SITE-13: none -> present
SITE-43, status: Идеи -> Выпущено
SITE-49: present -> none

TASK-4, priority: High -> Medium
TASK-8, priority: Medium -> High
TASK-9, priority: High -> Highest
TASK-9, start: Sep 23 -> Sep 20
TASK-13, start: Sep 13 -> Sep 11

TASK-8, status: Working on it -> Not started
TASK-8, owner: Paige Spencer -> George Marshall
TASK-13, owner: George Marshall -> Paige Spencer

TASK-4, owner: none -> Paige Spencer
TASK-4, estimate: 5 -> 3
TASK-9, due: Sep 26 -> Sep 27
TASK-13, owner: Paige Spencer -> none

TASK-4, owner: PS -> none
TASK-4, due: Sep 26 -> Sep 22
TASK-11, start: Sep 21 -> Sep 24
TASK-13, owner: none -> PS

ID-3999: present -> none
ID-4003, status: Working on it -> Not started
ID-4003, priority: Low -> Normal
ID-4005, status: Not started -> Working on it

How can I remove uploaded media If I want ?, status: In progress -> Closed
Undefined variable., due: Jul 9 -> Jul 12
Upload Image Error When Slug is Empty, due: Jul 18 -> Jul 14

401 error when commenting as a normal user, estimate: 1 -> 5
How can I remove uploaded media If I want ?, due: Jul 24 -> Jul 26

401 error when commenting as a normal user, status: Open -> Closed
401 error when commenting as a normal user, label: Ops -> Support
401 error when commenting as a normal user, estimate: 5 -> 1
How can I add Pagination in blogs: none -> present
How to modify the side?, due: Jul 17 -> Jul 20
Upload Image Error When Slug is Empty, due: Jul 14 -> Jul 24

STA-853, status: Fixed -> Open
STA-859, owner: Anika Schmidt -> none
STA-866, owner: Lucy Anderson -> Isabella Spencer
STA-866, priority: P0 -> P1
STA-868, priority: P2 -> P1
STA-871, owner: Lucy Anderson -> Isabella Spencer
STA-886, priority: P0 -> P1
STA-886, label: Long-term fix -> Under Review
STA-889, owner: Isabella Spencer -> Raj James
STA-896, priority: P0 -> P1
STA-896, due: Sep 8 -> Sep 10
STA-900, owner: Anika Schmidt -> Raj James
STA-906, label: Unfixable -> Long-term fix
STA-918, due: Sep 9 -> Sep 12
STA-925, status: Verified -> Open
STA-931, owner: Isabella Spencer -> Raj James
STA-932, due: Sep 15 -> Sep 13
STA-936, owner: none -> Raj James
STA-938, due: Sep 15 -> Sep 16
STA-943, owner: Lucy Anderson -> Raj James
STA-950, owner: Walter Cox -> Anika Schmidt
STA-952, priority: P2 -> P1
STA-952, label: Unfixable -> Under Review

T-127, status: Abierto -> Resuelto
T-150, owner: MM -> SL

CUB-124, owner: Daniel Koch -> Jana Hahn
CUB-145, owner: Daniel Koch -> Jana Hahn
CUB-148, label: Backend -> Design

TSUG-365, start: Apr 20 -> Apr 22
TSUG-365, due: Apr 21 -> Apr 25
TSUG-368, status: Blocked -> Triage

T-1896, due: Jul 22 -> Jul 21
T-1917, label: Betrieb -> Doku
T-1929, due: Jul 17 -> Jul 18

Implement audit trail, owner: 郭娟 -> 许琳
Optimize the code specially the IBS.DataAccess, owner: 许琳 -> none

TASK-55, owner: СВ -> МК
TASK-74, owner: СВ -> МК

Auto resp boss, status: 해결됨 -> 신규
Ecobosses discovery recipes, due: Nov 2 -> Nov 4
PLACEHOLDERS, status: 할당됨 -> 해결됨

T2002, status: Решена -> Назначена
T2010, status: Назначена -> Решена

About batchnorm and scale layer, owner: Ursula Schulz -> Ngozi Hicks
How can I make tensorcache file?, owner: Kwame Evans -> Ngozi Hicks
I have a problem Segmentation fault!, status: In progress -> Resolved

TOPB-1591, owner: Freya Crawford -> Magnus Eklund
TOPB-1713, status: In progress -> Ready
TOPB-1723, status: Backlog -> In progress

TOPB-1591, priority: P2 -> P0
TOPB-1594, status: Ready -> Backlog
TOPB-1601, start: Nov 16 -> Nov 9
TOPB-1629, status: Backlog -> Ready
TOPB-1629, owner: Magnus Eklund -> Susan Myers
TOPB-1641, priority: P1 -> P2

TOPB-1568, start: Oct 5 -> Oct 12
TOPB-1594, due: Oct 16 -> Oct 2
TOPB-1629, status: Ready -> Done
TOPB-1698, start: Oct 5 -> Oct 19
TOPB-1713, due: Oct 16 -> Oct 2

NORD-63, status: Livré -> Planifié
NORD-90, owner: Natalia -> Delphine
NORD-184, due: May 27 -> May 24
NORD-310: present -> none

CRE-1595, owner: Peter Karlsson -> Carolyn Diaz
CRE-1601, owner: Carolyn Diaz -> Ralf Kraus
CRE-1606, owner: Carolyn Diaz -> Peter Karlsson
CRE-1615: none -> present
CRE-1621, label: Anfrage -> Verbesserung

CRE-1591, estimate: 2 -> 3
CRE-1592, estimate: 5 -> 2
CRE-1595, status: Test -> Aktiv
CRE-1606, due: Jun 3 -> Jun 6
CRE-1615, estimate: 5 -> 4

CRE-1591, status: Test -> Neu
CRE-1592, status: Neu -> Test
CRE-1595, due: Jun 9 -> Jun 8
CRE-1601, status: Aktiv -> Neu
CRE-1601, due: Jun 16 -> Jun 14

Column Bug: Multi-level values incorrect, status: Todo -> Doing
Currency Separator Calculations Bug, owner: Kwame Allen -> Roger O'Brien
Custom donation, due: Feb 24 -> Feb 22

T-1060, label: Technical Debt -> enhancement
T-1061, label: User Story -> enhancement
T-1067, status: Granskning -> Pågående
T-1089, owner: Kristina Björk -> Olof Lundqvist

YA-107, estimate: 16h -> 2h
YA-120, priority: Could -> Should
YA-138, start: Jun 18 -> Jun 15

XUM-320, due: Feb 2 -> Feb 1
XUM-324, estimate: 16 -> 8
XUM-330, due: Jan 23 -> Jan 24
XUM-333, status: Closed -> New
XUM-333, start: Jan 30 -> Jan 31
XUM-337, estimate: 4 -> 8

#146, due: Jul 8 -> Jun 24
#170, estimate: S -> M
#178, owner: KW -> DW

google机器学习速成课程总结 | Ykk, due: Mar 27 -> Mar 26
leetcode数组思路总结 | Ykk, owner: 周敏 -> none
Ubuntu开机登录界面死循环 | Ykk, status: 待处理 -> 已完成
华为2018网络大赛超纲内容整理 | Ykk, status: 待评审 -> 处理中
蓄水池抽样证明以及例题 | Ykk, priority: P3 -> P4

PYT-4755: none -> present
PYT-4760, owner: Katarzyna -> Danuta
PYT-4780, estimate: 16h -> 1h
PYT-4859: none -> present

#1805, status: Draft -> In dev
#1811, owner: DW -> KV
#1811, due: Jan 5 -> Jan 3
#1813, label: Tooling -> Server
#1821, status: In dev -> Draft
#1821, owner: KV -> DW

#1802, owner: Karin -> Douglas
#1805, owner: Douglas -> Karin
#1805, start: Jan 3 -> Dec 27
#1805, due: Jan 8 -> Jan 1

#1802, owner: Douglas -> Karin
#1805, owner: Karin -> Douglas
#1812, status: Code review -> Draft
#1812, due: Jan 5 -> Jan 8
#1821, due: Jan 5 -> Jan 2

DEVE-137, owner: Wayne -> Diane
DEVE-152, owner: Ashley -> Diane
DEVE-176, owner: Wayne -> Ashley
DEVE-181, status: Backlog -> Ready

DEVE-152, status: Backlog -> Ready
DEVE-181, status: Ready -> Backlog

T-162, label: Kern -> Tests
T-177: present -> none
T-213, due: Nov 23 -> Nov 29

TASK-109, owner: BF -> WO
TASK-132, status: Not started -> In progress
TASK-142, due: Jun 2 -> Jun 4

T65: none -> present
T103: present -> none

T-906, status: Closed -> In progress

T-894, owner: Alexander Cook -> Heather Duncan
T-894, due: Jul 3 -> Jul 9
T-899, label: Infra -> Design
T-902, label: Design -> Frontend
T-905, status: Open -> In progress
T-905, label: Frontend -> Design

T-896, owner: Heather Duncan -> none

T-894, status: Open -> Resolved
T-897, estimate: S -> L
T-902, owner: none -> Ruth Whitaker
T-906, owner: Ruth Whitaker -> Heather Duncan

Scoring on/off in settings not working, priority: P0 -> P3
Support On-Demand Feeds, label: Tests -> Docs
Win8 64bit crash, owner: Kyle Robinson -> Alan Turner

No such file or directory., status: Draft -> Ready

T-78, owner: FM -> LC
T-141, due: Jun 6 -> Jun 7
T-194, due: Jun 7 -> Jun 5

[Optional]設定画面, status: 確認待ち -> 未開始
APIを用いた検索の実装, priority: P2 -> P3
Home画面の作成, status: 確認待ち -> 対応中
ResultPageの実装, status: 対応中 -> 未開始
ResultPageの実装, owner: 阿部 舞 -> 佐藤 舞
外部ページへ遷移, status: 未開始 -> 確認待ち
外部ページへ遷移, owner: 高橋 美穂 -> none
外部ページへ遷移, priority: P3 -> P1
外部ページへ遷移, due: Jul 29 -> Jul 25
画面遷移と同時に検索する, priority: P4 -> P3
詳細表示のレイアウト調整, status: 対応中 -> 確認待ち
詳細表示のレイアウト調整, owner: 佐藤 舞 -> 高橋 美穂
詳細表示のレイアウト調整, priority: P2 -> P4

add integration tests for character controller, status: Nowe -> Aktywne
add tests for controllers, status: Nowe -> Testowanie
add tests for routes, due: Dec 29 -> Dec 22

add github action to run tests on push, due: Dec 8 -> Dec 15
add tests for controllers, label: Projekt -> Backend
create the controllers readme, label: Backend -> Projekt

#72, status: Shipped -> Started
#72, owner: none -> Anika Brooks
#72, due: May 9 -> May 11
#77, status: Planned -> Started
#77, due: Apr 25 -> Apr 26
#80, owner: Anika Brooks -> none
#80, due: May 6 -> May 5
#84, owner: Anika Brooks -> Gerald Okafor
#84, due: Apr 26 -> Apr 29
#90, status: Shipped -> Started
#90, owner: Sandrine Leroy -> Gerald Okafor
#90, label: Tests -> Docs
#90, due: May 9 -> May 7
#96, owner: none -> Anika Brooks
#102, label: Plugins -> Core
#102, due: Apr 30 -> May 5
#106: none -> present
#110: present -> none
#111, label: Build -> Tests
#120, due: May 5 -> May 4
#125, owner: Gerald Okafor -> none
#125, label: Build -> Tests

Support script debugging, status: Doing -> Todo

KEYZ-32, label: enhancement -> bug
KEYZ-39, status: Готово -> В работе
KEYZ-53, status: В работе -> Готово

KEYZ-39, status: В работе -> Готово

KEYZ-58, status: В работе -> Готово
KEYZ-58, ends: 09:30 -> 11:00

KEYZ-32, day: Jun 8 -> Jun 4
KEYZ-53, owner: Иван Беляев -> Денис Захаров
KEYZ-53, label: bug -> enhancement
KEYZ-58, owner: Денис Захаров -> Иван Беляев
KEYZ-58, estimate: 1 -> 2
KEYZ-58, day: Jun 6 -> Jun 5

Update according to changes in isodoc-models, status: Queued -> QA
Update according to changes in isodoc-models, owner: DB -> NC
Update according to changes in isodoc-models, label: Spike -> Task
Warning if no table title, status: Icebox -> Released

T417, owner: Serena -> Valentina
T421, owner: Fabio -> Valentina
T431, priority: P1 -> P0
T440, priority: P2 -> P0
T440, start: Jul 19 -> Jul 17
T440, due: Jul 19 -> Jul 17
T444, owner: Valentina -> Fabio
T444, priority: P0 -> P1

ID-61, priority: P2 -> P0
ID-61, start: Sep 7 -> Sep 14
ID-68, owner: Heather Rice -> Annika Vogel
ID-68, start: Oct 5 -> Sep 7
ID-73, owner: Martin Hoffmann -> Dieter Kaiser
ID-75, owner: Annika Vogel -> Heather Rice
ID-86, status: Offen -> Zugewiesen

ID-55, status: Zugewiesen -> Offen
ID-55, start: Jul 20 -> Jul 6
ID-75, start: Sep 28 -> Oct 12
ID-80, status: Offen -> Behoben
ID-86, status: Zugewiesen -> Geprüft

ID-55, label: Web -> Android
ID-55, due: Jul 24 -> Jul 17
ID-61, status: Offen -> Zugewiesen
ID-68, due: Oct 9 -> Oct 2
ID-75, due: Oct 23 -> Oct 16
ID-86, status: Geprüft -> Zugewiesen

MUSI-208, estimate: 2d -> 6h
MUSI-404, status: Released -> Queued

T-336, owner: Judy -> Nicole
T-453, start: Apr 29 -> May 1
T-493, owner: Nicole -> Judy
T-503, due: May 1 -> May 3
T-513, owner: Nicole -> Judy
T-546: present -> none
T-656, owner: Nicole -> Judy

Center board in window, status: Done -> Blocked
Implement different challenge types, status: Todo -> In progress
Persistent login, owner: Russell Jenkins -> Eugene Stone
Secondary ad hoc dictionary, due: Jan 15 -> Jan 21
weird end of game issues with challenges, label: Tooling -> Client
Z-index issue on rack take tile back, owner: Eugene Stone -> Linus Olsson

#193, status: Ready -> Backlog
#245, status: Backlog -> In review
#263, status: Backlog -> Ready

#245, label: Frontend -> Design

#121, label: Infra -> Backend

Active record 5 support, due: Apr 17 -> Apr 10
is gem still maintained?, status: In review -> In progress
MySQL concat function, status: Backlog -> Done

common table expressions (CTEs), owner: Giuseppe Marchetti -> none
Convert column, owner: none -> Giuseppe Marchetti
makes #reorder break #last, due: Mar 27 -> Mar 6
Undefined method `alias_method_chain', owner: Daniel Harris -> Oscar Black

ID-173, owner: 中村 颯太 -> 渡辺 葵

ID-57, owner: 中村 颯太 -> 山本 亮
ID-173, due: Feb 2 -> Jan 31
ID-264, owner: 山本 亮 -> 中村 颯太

» **Work item**:
In the entries above, one line contains "STA-886, priority: P0 -> P1" and another contains "CRE-1601, owner: Carolyn Diaz -> Ralf Kraus". Reproduce exactly those two lines and the lines between them, nothing else.

» **Output for this task**:
STA-886, priority: P0 -> P1
STA-886, label: Long-term fix -> Under Review
STA-889, owner: Isabella Spencer -> Raj James
STA-896, priority: P0 -> P1
STA-896, due: Sep 8 -> Sep 10
STA-900, owner: Anika Schmidt -> Raj James
STA-906, label: Unfixable -> Long-term fix
STA-918, due: Sep 9 -> Sep 12
STA-925, status: Verified -> Open
STA-931, owner: Isabella Spencer -> Raj James
STA-932, due: Sep 15 -> Sep 13
STA-936, owner: none -> Raj James
STA-938, due: Sep 15 -> Sep 16
STA-943, owner: Lucy Anderson -> Raj James
STA-950, owner: Walter Cox -> Anika Schmidt
STA-952, priority: P2 -> P1
STA-952, label: Unfixable -> Under Review

T-127, status: Abierto -> Resuelto
T-150, owner: MM -> SL

CUB-124, owner: Daniel Koch -> Jana Hahn
CUB-145, owner: Daniel Koch -> Jana Hahn
CUB-148, label: Backend -> Design

TSUG-365, start: Apr 20 -> Apr 22
TSUG-365, due: Apr 21 -> Apr 25
TSUG-368, status: Blocked -> Triage

T-1896, due: Jul 22 -> Jul 21
T-1917, label: Betrieb -> Doku
T-1929, due: Jul 17 -> Jul 18

Implement audit trail, owner: 郭娟 -> 许琳
Optimize the code specially the IBS.DataAccess, owner: 许琳 -> none

TASK-55, owner: СВ -> МК
TASK-74, owner: СВ -> МК

Auto resp boss, status: 해결됨 -> 신규
Ecobosses discovery recipes, due: Nov 2 -> Nov 4
PLACEHOLDERS, status: 할당됨 -> 해결됨

T2002, status: Решена -> Назначена
T2010, status: Назначена -> Решена

About batchnorm and scale layer, owner: Ursula Schulz -> Ngozi Hicks
How can I make tensorcache file?, owner: Kwame Evans -> Ngozi Hicks
I have a problem Segmentation fault!, status: In progress -> Resolved

TOPB-1591, owner: Freya Crawford -> Magnus Eklund
TOPB-1713, status: In progress -> Ready
TOPB-1723, status: Backlog -> In progress

TOPB-1591, priority: P2 -> P0
TOPB-1594, status: Ready -> Backlog
TOPB-1601, start: Nov 16 -> Nov 9
TOPB-1629, status: Backlog -> Ready
TOPB-1629, owner: Magnus Eklund -> Susan Myers
TOPB-1641, priority: P1 -> P2

TOPB-1568, start: Oct 5 -> Oct 12
TOPB-1594, due: Oct 16 -> Oct 2
TOPB-1629, status: Ready -> Done
TOPB-1698, start: Oct 5 -> Oct 19
TOPB-1713, due: Oct 16 -> Oct 2

NORD-63, status: Livré -> Planifié
NORD-90, owner: Natalia -> Delphine
NORD-184, due: May 27 -> May 24
NORD-310: present -> none

CRE-1595, owner: Peter Karlsson -> Carolyn Diaz
CRE-1601, owner: Carolyn Diaz -> Ralf Kraus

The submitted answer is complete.